Curation, as an inherently social medium that contains a diversity of agents, is easy to consider in these terms. To consider curation in terms of emergence is to consider every curatorial interaction as having the potential to generate changes on higher scales. The curator, therefore, has very good reason to honour process as a creative and experimental place, instead of an efficient and compliant march towards outcome. Thinking curating through emergence could figure practices and an institutional allowance for entirely new forms of this medium. What is first absolutely necessary is the simple acknowledgement that curating, by nature and definition, is not a static thing.

If curating is primarily considered a static, professional category, its potential for quiet resistance and change is lost. In this instance, the curator would be in danger of forgetting the ethical and relational aspects at the heart of their medium: privileging these over results can be, in itself, a radical act. Within current structures it is too easy for the curator to function as a piece of machinery, capturing, channelling and delivering culture with the least resistance and expenditure. In doing so, they neglect their potential to find and relay new ways of being in the world. Privileged to operate in an ecology of diverse practitioners, the curator is in a position to help rewrite the lore of the art world and puncture its dehumanising market logic. In every interaction the curator has the chance to steer away from colonialist and capitalist aspirations towards a creative production that privileges difference over repetition.

I would argue that the possibility of this difference lies in the complex sociality of the curator. A curator collaborates: their primary material is that of interactivity. To simply import a practitioner’s known output into a space is to foreclose any chance of mutual collaboration and the possibility of its emergent qualities to grow outside of the space, into the wider community. Impoverished interactions lead to impoverished outcomes.

Though a large part of the curator’s labour is immaterial, it has a fundamental value. The relational, collaborative and developmental material of curatorial process should be treated as gently as any final outcome. A curator brings philosophy, ethics, politics and poetics to their material field: these do not just form an outcome, but are the very basis of the curator’s relationship with practitioners. Good relationships recognise the emergence of the rich and unexpected, rather than denying them in favour of a communicable outcome with a clear value. While not denying the importance of these outcomes, I believe shifting our focus towards the process of curating would not only be of benefit to the curatorial climate in Aotearoa, but would also enrich the final results of curatorial projects.

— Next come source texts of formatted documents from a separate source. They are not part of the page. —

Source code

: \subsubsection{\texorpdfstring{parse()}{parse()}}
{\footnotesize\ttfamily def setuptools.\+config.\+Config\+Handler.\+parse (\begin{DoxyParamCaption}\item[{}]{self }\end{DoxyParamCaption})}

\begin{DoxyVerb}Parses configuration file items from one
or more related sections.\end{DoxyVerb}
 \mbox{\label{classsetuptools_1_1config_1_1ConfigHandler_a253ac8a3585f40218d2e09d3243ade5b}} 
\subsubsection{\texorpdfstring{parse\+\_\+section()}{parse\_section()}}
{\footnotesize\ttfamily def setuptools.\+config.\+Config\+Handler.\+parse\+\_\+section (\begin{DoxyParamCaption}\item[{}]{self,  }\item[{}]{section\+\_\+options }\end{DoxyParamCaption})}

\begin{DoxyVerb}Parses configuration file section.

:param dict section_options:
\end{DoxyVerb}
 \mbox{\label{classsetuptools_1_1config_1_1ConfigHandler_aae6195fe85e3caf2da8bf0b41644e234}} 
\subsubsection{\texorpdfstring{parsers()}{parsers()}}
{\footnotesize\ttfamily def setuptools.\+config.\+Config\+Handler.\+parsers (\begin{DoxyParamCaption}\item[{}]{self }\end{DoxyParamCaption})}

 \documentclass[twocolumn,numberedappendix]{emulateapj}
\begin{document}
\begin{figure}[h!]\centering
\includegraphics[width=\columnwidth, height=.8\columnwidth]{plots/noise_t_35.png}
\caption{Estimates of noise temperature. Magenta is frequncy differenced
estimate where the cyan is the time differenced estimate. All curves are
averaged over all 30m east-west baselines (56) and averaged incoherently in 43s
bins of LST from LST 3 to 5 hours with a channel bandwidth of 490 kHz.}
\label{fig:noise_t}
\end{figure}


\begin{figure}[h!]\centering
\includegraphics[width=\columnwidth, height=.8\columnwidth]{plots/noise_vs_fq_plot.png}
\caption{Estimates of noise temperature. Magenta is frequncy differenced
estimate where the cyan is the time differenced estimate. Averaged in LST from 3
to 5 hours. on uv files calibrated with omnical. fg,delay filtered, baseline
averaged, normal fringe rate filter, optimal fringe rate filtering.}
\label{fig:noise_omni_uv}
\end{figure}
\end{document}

In this last year, I began to consider what it would feel like to embody the institution and how I could resist this transition in the course of my practice (or career). Through the curator’s own complicity with its administration, they can come to be seen as little more than the institution’s human face. My time in ECP has made me aware of the need to create space for the curatorial as a creative practice—a practice distinct from the institution’s administration—and of a curatorial openness to complex communal trajectories. While a practice like this may be less focused on concrete outcomes, it would enrich the institution’s networks in an ecosystem, the benefits of which are obvious. With curating recognised as a creative practice, the diversity of voices, politics, identities and practices within this medium will have the freedom to be reinvented from the inside.